One-vs-Rest (OvR) trains n_classes binary classifiers, where each classifier distinguishes one class from all others. This is the most commonly used strategy due to its computational efficiency (O(n_classes) complexity) and interpretability. Each class has exactly one dedicated classifier, making it easy to inspect class-specific patterns.

One-vs-One (OvO) trains n_classes * (n_classes - 1) / 2 binary classifiers, one for each class pair. At prediction time, the class receiving the most votes wins. While slower (O(n_classes²) complexity), OvO is advantageous for kernel-based algorithms that don't scale well with sample size, since each binary problem uses only a subset of data.

Error-Correcting Output Codes (ECOC) represents each class as a binary code and trains one classifier per bit. The code_size parameter controls the number of classifiers: values between 0 and 1 compress the model, while values > 1 add redundancy for error correction. This provides flexible trade-offs between model size and robustness.

from sklearn.multiclass import OneVsRestClassifier, OneVsOneClassifier, OutputCodeClassifier
from sklearn.svm import LinearSVC

# One-vs-Rest: n_classes classifiers
ovr = OneVsRestClassifier(LinearSVC(random_state=0))

# One-vs-One: n_classes * (n_classes - 1) / 2 classifiers
ovo = OneVsOneClassifier(LinearSVC(random_state=0))

# Error-Correcting Output Codes: code_size * n_classes classifiers
ecoc = OutputCodeClassifier(LinearSVC(random_state=0), code_size=1.5)

Multi-Output Learning

The multioutput module extends single-output estimators to handle multiple targets simultaneously:

MultiOutputClassifier and MultiOutputRegressor fit one independent estimator per target variable. This is useful when targets are unrelated and can be predicted independently.

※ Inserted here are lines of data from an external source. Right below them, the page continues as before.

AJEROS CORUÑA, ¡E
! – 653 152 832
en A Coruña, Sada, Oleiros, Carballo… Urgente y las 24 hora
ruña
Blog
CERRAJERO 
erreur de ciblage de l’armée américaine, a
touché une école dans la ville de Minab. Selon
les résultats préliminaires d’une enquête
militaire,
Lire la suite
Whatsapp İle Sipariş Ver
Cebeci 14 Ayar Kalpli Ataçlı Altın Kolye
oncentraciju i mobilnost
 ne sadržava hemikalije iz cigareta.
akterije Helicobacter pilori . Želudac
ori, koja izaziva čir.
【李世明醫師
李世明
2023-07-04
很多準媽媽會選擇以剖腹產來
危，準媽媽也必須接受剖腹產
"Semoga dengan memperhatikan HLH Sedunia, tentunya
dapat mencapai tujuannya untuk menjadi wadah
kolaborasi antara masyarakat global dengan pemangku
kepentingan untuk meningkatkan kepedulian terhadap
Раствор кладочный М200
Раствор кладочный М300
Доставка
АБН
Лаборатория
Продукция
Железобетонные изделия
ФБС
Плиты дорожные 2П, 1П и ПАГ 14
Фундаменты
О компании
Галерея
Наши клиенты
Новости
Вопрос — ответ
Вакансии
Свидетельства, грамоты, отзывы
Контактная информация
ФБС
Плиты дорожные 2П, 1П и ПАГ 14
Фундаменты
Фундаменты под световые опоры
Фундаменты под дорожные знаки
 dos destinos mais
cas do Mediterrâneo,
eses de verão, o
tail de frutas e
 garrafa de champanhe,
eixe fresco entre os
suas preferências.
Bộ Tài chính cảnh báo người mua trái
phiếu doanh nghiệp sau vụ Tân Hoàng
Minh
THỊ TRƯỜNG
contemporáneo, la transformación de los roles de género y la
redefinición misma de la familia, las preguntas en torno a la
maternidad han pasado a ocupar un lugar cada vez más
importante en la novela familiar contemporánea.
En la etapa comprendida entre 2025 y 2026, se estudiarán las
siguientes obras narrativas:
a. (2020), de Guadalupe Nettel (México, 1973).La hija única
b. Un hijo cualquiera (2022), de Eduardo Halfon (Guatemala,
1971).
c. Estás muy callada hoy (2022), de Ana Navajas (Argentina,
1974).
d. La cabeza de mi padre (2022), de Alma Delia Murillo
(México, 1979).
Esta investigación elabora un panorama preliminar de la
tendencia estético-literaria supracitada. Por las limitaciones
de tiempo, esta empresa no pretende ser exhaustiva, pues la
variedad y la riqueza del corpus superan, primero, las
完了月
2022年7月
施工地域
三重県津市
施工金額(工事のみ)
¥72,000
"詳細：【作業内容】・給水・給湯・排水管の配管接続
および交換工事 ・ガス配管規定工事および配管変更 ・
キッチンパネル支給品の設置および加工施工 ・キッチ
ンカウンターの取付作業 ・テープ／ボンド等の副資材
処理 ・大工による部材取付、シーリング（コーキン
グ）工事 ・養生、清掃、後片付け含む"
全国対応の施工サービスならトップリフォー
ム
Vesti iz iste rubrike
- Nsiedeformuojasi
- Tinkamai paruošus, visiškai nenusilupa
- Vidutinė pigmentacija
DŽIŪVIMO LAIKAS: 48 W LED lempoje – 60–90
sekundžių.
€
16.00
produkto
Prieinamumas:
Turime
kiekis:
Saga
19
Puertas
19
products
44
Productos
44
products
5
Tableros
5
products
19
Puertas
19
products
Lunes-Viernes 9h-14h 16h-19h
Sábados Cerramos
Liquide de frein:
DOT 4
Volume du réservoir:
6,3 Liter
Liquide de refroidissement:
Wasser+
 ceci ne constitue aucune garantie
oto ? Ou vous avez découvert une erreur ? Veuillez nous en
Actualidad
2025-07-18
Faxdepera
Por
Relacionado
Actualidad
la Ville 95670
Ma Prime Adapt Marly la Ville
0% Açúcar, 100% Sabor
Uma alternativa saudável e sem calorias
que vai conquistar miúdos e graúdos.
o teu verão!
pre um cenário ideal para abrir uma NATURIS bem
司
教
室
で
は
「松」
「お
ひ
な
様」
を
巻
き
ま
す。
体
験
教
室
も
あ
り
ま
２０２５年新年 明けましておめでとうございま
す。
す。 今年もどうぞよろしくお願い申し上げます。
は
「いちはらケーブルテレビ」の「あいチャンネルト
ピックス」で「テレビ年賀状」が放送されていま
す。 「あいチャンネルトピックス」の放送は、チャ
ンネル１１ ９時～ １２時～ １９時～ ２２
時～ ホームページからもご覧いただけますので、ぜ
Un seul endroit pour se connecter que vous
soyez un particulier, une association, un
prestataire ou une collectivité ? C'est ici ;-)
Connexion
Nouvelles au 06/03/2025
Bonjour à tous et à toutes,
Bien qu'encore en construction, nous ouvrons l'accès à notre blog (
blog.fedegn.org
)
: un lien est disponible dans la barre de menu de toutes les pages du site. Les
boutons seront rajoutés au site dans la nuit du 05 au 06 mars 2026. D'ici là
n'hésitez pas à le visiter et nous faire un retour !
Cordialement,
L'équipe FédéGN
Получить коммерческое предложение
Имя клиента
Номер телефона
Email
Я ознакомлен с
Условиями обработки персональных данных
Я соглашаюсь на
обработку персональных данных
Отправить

ClassifierChain and RegressorChain model target dependencies by training estimators sequentially, where each estimator uses previous predictions as additional features. The order parameter controls the sequence; 'random' or custom arrays enable experimentation with different orderings.

from sklearn.multioutput import MultiOutputClassifier, ClassifierChain
from sklearn.ensemble import RandomForestClassifier

# Independent targets
multi = MultiOutputClassifier(RandomForestClassifier())

# Dependent targets with learned ordering
chain = ClassifierChain(RandomForestClassifier(), order='random')

Semi-Supervised Learning

Semi-supervised algorithms leverage unlabeled data alongside limited labeled data:

LabelPropagation and LabelSpreading construct a graph connecting all samples and propagate labels through it. They support RBF and KNN kernels; KNN is faster for large datasets. The alpha parameter controls label clamping: hard-clamping (1.0) prevents label changes, while soft-clamping (<1.0) allows gradual adjustments.

SelfTrainingClassifier wraps any supervised classifier with predict_proba to iteratively add high-confidence pseudo-labels. The criterion parameter selects labels by threshold or k-best; max_iter controls iterations until convergence.

from sklearn.semi_supervised import LabelPropagation, SelfTrainingClassifier
from sklearn.linear_model import LogisticRegression

# Graph-based propagation
lp = LabelPropagation(kernel='knn', n_neighbors=7)

# Iterative pseudo-labeling
st = SelfTrainingClassifier(LogisticRegression(), threshold=0.75)

Frozen Estimators

FrozenEstimator wraps a fitted estimator to prevent re-fitting. Calling fit() becomes a no-op, and fit_predict/fit_transform are disabled. This is essential when using pre-trained models as transformers in pipelines—it ensures pipeline.fit() doesn't accidentally retrain the frozen step.

from sklearn.frozen import FrozenEstimator
from sklearn.linear_model import LogisticRegression

clf = LogisticRegression().fit(X_train, y_train)
frozen = FrozenEstimator(clf)
frozen.fit(X_new, y_new)  # No-op; clf remains unchanged

Experimental Features

The experimental module provides access to unstable features not yet ready for production. These estimators may change without deprecation cycles. Always check documentation before using experimental features in production systems.